Instructions to follow
Copy out all the records below word for word, omitting the pictures.

---+---

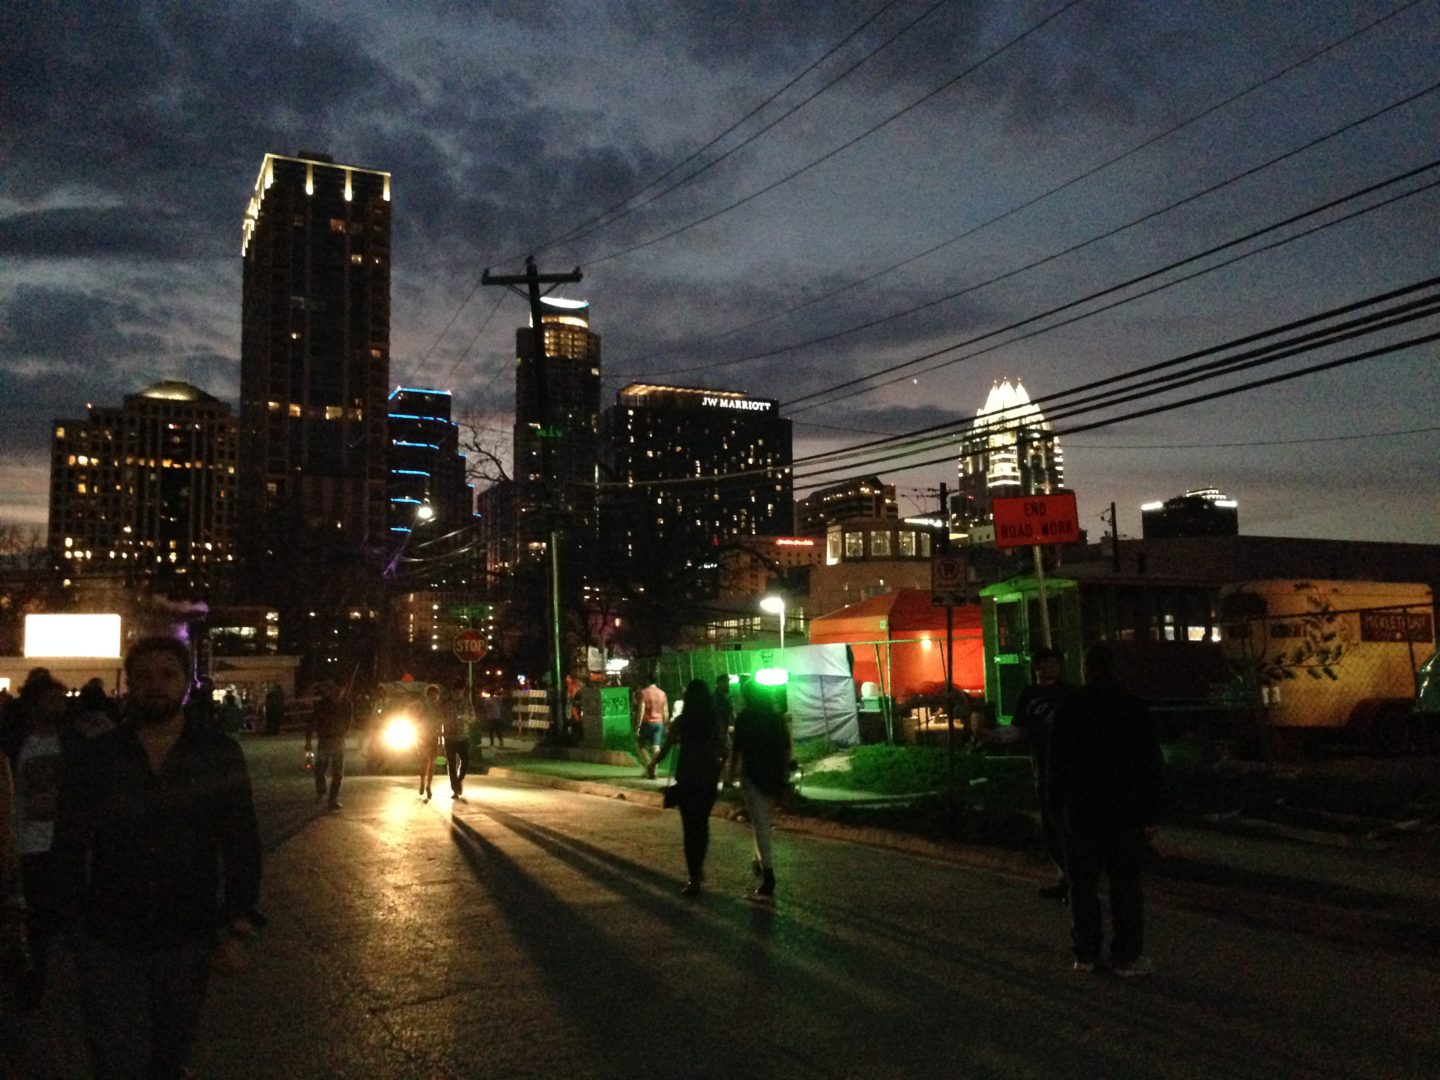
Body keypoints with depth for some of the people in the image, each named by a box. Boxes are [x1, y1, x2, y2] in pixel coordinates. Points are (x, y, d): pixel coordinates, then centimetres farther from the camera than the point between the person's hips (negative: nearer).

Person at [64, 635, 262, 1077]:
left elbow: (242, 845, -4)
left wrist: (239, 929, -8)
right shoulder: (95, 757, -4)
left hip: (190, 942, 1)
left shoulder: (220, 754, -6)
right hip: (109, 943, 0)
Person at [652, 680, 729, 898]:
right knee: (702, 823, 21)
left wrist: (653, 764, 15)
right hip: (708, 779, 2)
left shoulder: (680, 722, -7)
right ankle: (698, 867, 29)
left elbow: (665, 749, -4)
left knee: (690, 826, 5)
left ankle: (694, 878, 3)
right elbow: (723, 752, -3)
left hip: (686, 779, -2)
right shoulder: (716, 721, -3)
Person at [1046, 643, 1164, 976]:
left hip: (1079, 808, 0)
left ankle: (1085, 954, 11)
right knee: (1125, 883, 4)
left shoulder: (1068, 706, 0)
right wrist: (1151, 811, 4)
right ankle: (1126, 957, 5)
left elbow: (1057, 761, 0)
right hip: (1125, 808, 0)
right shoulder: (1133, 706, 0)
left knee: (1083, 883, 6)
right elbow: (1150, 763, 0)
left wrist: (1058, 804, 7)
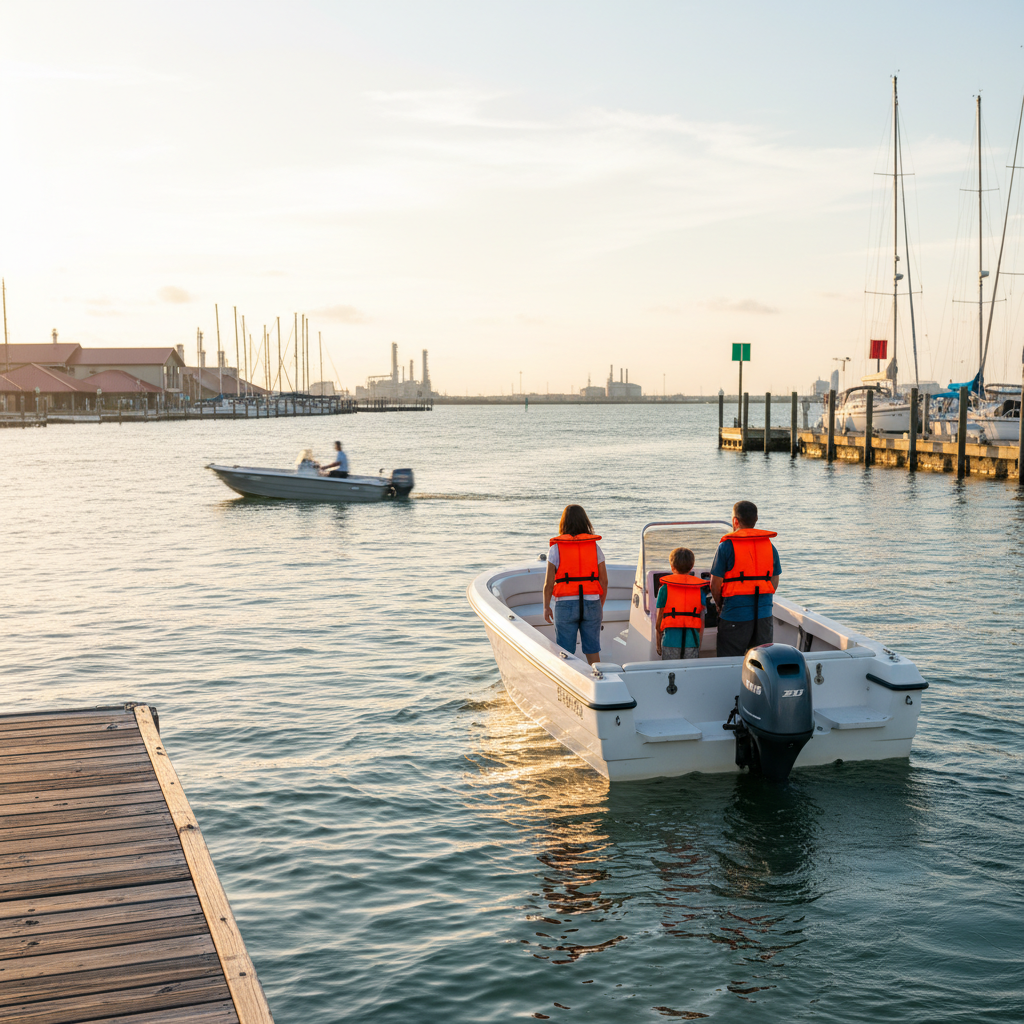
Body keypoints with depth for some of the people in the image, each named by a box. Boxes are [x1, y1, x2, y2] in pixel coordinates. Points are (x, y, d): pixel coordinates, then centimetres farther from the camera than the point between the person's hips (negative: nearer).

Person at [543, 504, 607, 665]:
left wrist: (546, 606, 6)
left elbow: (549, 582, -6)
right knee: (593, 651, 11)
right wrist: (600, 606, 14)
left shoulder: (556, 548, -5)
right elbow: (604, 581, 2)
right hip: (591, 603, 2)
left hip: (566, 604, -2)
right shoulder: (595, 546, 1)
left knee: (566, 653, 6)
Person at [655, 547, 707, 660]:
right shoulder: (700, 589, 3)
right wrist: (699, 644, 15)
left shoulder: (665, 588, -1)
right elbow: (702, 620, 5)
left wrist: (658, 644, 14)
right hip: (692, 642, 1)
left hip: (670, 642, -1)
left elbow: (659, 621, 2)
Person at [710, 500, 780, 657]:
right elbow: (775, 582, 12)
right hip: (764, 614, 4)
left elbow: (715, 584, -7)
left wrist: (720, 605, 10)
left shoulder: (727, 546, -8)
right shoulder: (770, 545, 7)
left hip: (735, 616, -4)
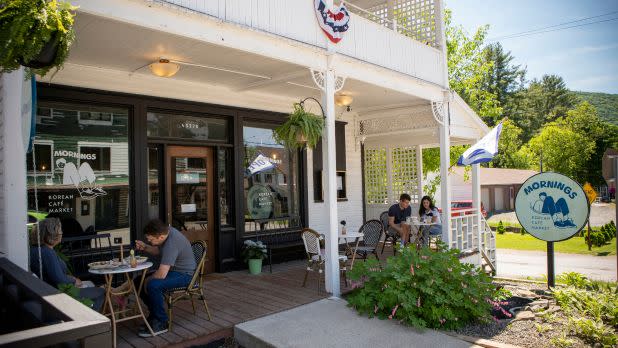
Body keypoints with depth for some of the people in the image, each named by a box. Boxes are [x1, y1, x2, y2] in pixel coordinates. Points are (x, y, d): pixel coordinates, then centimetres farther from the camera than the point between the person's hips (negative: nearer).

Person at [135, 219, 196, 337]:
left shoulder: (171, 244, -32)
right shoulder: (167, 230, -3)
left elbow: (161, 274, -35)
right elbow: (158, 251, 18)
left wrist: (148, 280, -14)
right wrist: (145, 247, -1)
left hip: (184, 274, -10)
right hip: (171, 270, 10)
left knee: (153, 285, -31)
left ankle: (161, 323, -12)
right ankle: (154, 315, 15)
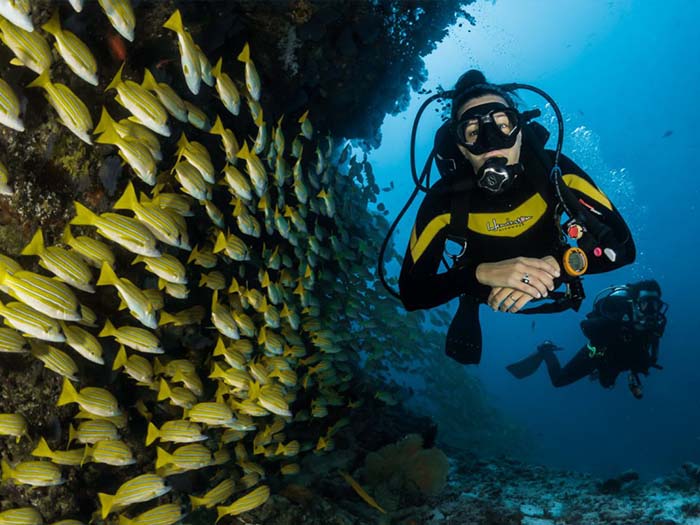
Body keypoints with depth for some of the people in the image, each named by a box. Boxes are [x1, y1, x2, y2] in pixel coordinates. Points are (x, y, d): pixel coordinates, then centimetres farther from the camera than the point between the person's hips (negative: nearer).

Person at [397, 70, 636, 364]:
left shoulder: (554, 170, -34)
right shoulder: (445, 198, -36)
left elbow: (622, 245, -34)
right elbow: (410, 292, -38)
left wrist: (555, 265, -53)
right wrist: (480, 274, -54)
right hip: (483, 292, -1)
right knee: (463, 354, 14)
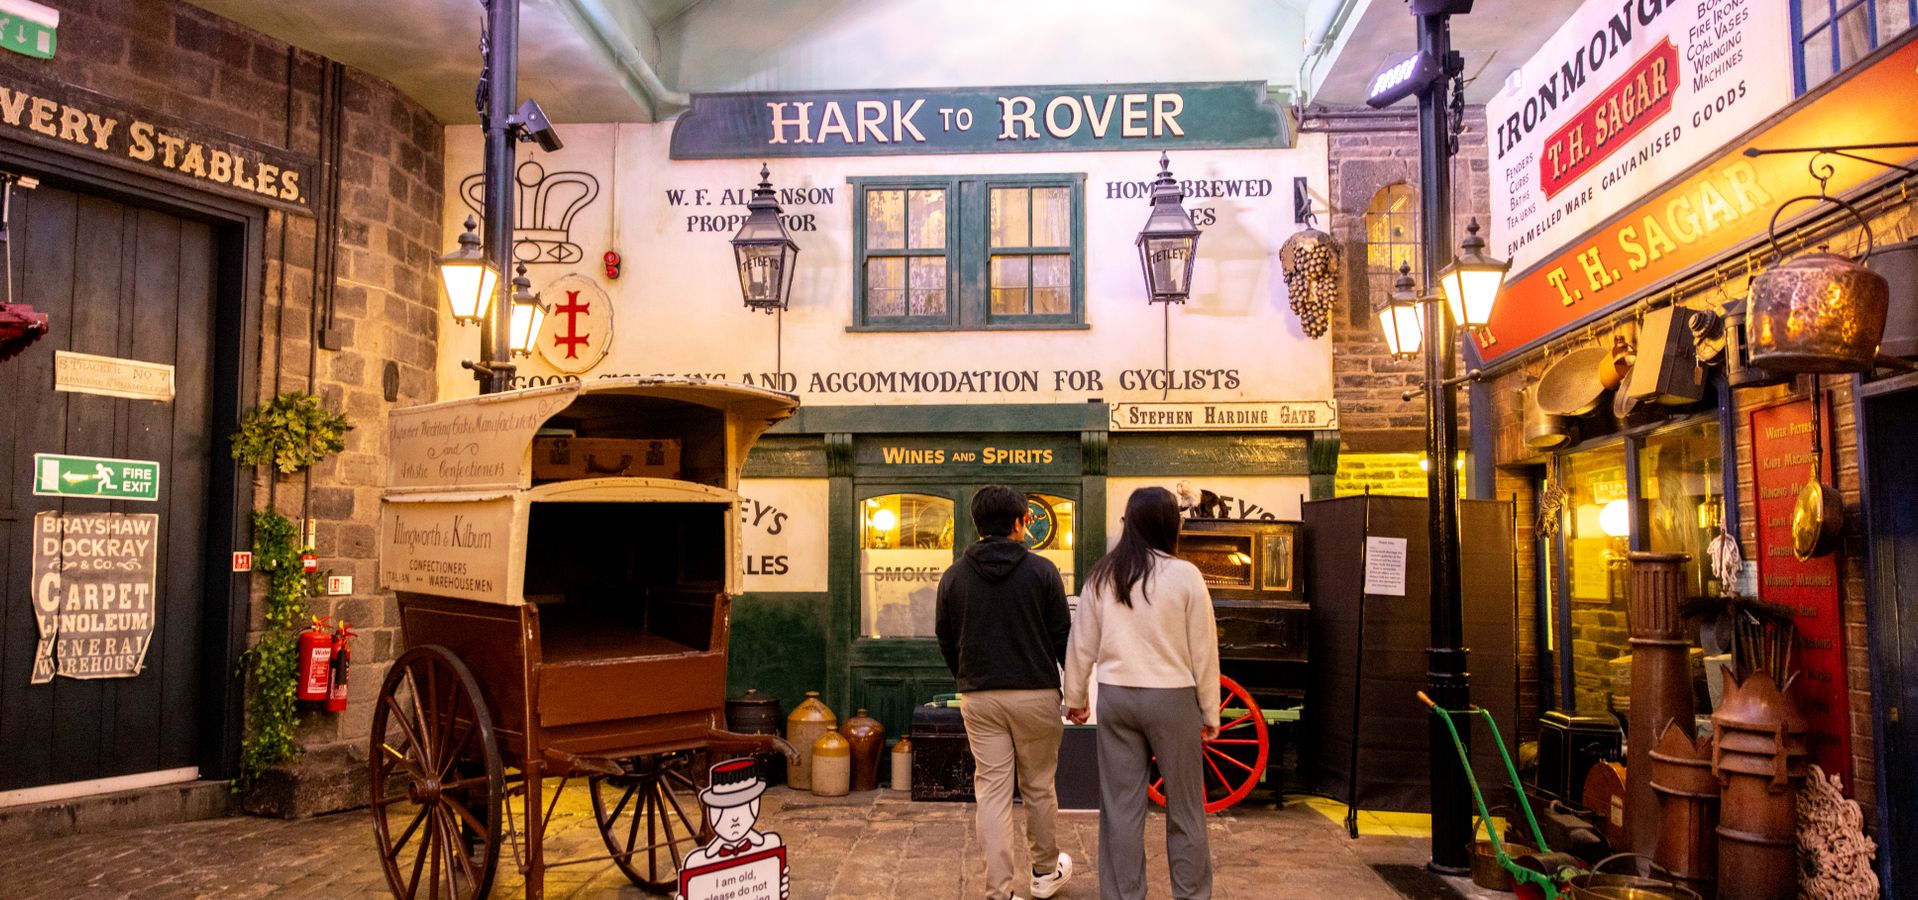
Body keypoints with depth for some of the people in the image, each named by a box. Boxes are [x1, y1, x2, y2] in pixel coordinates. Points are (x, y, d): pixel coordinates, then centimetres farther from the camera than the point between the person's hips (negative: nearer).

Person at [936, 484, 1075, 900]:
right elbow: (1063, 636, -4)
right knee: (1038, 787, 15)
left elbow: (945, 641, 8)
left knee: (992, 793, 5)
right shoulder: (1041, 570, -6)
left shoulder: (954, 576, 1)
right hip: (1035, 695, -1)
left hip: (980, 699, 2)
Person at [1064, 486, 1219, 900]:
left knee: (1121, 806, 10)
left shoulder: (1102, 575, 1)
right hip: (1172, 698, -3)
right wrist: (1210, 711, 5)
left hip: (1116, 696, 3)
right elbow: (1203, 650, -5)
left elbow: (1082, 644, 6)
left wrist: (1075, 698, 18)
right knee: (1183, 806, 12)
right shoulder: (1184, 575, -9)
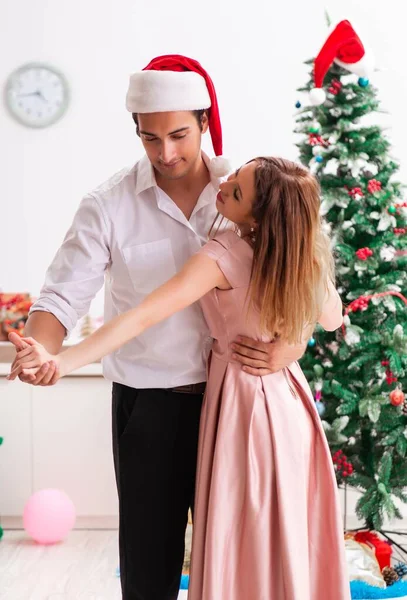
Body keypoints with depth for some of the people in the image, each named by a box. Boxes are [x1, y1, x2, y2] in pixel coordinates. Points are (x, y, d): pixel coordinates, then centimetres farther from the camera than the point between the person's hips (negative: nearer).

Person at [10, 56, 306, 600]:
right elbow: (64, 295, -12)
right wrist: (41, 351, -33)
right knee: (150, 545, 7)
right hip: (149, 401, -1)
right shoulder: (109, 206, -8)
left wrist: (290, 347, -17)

---+---

Problem solution
Body keypoints with depth for some of the people in the image, each named by a box. Boxes are [x1, y1, x2, y2] in pixel coordinates. Points are (x, y, d): pixel coordinates, then centimetres farther from the camera than the point between the person's hips (negative: nearer).

Person at [64, 635, 262, 1077]:
left elbow: (242, 845, -4)
left wrist: (239, 929, -8)
right shoulder: (95, 757, -4)
left hip: (190, 942, 1)
left shoulder: (220, 754, -6)
right hip: (109, 943, 0)
Person at [652, 680, 729, 898]:
right knee: (702, 823, 21)
left wrist: (653, 764, 15)
right hip: (708, 779, 2)
left shoulder: (680, 722, -7)
right ankle: (698, 867, 29)
left elbow: (665, 749, -4)
left knee: (690, 826, 5)
left ankle: (694, 878, 3)
right elbow: (723, 752, -3)
left hip: (686, 779, -2)
right shoulder: (716, 721, -3)
Person at [1046, 643, 1164, 976]:
left hip: (1079, 808, 0)
left ankle: (1085, 954, 11)
right knee: (1125, 883, 4)
left shoulder: (1068, 706, 0)
right wrist: (1151, 811, 4)
right ankle: (1126, 957, 5)
left elbow: (1057, 761, 0)
right hip: (1125, 808, 0)
right shoulder: (1133, 706, 0)
left knee: (1083, 883, 6)
right elbow: (1150, 763, 0)
left wrist: (1058, 804, 7)
Body keypoints with depth for some of the people in the image, each named by a box. Boxes are [x1, y1, x2, y2] in pixel coordinates. Points are (x, y, d): pixel coordinates, then centimetres farther from the camera than the point between the person's hips (negative: nearer).

Person at [543, 504, 607, 665]:
left wrist: (546, 606, 6)
left elbow: (549, 582, -6)
right knee: (593, 651, 11)
right wrist: (600, 606, 14)
left shoulder: (556, 548, -5)
right elbow: (604, 581, 2)
right hip: (591, 603, 2)
left hip: (566, 604, -2)
right shoulder: (595, 546, 1)
left knee: (566, 653, 6)
Person at [655, 547, 707, 660]:
right shoulder: (700, 589, 3)
right wrist: (699, 644, 15)
left shoulder: (665, 588, -1)
right elbow: (702, 620, 5)
left wrist: (658, 644, 14)
right hip: (692, 642, 1)
left hip: (670, 642, -1)
left elbow: (659, 621, 2)
Person at [710, 500, 780, 657]:
right elbow: (775, 582, 12)
right hip: (764, 614, 4)
left elbow: (715, 584, -7)
left wrist: (720, 605, 10)
left shoulder: (727, 546, -8)
right shoulder: (770, 545, 7)
left hip: (735, 616, -4)
Body keypoints with depth for some of the people in the image, each named by a box. Boxes are [x1, y1, x2, y2] in pixel coordinates. Points are (x, y, d): pixel coordinates, then centimetres farther from the camera than the point between the person's hips (negative: nearer).

Person at [135, 219, 196, 337]:
left shoulder: (171, 244, -32)
right shoulder: (167, 230, -3)
left elbow: (161, 274, -35)
right elbow: (158, 251, 18)
left wrist: (148, 280, -14)
right wrist: (145, 247, -1)
left hip: (184, 274, -10)
right hip: (171, 270, 10)
left knee: (153, 285, -31)
left ankle: (161, 323, -12)
right ankle: (154, 315, 15)
Body keypoints with depth for some of the people in the image, each named by a box. Boxes are [x1, y1, x2, y2] in pixel coordinates. Points are (x, y, d): pixel coordinates, then centimetres farther from the camera than the point between the person's hips (negative: nearer).

Person at [397, 70, 636, 364]:
left shoulder: (554, 170, -34)
right shoulder: (445, 198, -36)
left elbow: (622, 245, -34)
right elbow: (410, 292, -38)
left wrist: (555, 265, -53)
right wrist: (480, 274, -54)
right hip: (483, 292, -1)
right knee: (463, 354, 14)
Body keypoints with depth for some of the people in the image, each named by a box. Boxes are [x1, y1, x2, y2] in pixel coordinates. Points are (x, y, d): pixel coordinates, then centimetres farther from the camera than the point between the person's hips (negative: nearer).

Person at [936, 484, 1075, 900]:
right elbow: (1063, 636, -4)
right knee: (1038, 787, 15)
left elbow: (945, 641, 8)
left knee: (992, 793, 5)
right shoulder: (1041, 570, -6)
left shoulder: (954, 576, 1)
right hip: (1035, 695, -1)
left hip: (980, 699, 2)
Person at [1064, 486, 1219, 900]:
left knee: (1121, 806, 10)
left shoulder: (1102, 575, 1)
right hip: (1172, 698, -3)
right wrist: (1210, 711, 5)
left hip: (1116, 696, 3)
right elbow: (1203, 650, -5)
left elbow: (1082, 644, 6)
left wrist: (1075, 698, 18)
right knee: (1183, 806, 12)
right shoulder: (1184, 575, -9)
Body keypoints with depth for some of the people in the image, each named by a box. Boxes are [x1, y1, x2, y2] in pixel coordinates. Points are (x, y, d): pixel coordinates, then centimetres farther from the camera than the point between the person's hips (negative: nearer).

Person at [10, 56, 306, 600]:
right elbow: (64, 295, -12)
right wrist: (41, 351, -33)
right knee: (150, 545, 7)
right hip: (149, 401, -1)
right shoulder: (109, 206, -8)
left wrist: (290, 347, -17)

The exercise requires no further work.